For Jewish tradition considers the sukkah symbolic of the divine “clouds of glory” that protected the ancestors of today’s Jews as they wandered in the desert after leaving Egypt. The miraculous clouds destroyed whatever obstacles or noxious creatures stood in the people’s path.
Thus, the sukkah represents a deep Jewish truth: Security is not a function of fortresses; it is a gift granted, ultimately, from above.

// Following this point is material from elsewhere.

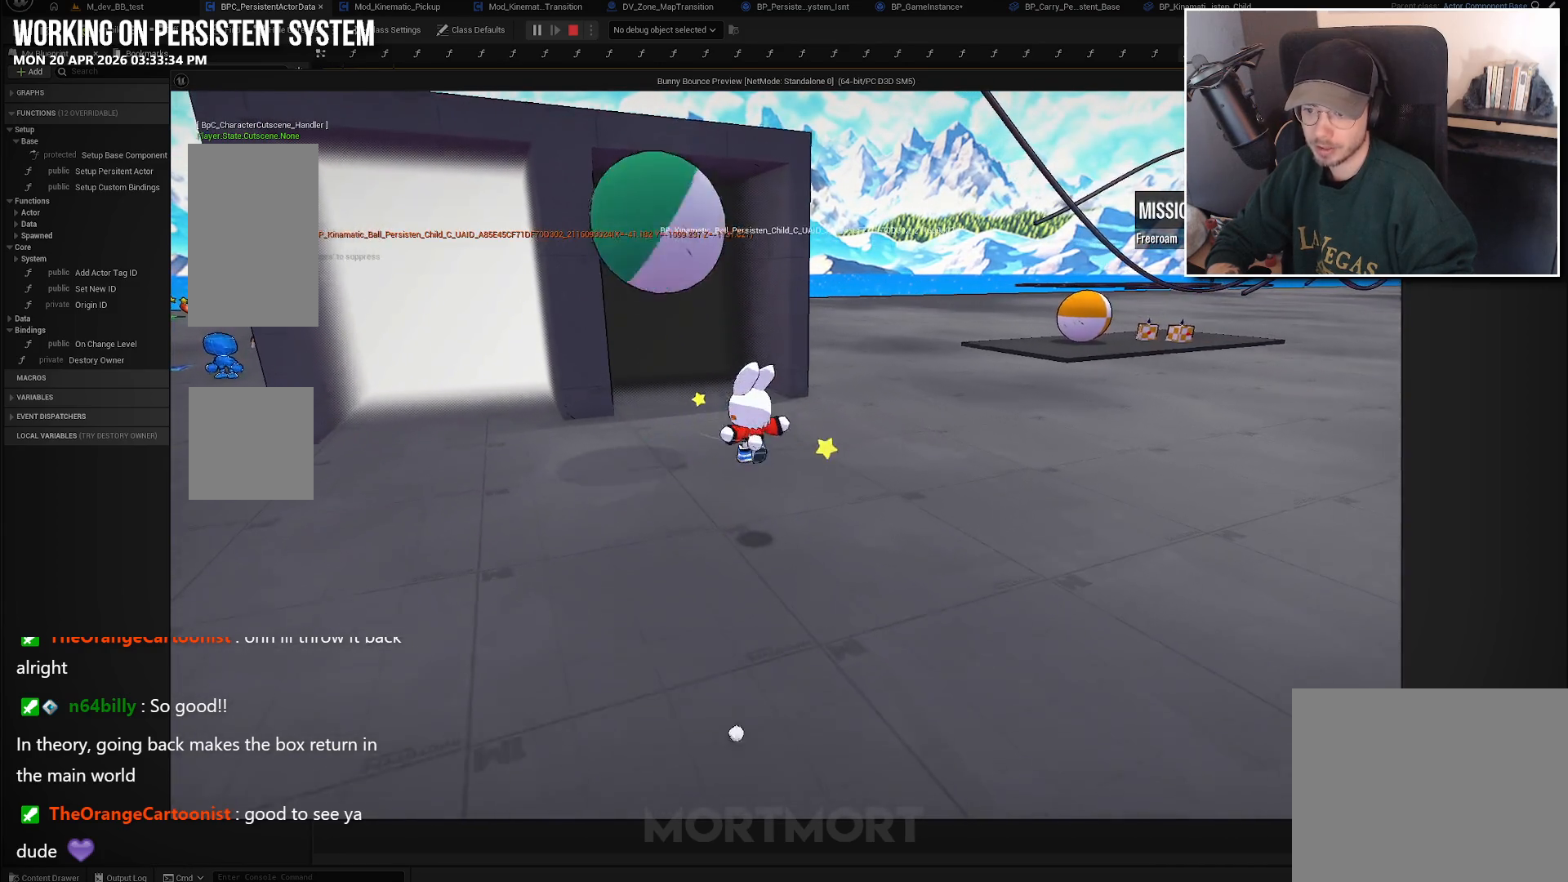
{"buttons": [], "left_stick": "center", "right_stick": "center", "events": []}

The Yiddish poem by Avraham Reisen (1876-1953) sung in countless sukkot well captures the idea. It paints the picture of a Jewish father sitting in his sukkah, as a storm rages. His anguished daughter tries to convince him that the sukkah is about to fall. He responds (rendered from the Yiddish):
Dear daughter, don’t fret;
It hasn’t fallen yet.
The sukkah’s fine; banish your fright.
There have been many such fears,
For nigh two thousand years;
Yet the little sukkah still stands upright.
Sukkos, of course, have in fact succumbed to storms. Jews, too, have fallen at the hands of ancient and modern murderers alike. But, as Reisen’s metaphor so poignantly reminds us, there is timeless meaning in the fact that the Jewish people has survived.
And the meaning lies in what the sukkah’s fragility implies – that true security, in the end, comes from only one place.
So all the world’s craziness and evil, all the unreason and hatred and plotting and violence and demons, cannot shake the serenity of the sukkah. We have, if only we merit it, an impenetrable shelter.
Beginning a month before Rosh Hashana, Psalm 27 is added to Jewish prayer services; it is recited twice a day, until the very end of the holiday when Jews live in sukkos. A verse in the Psalm, as it happens, even refers to one:
“For He will hide me in His sukkah,” King David sings of the Creator, “on the day of evil.”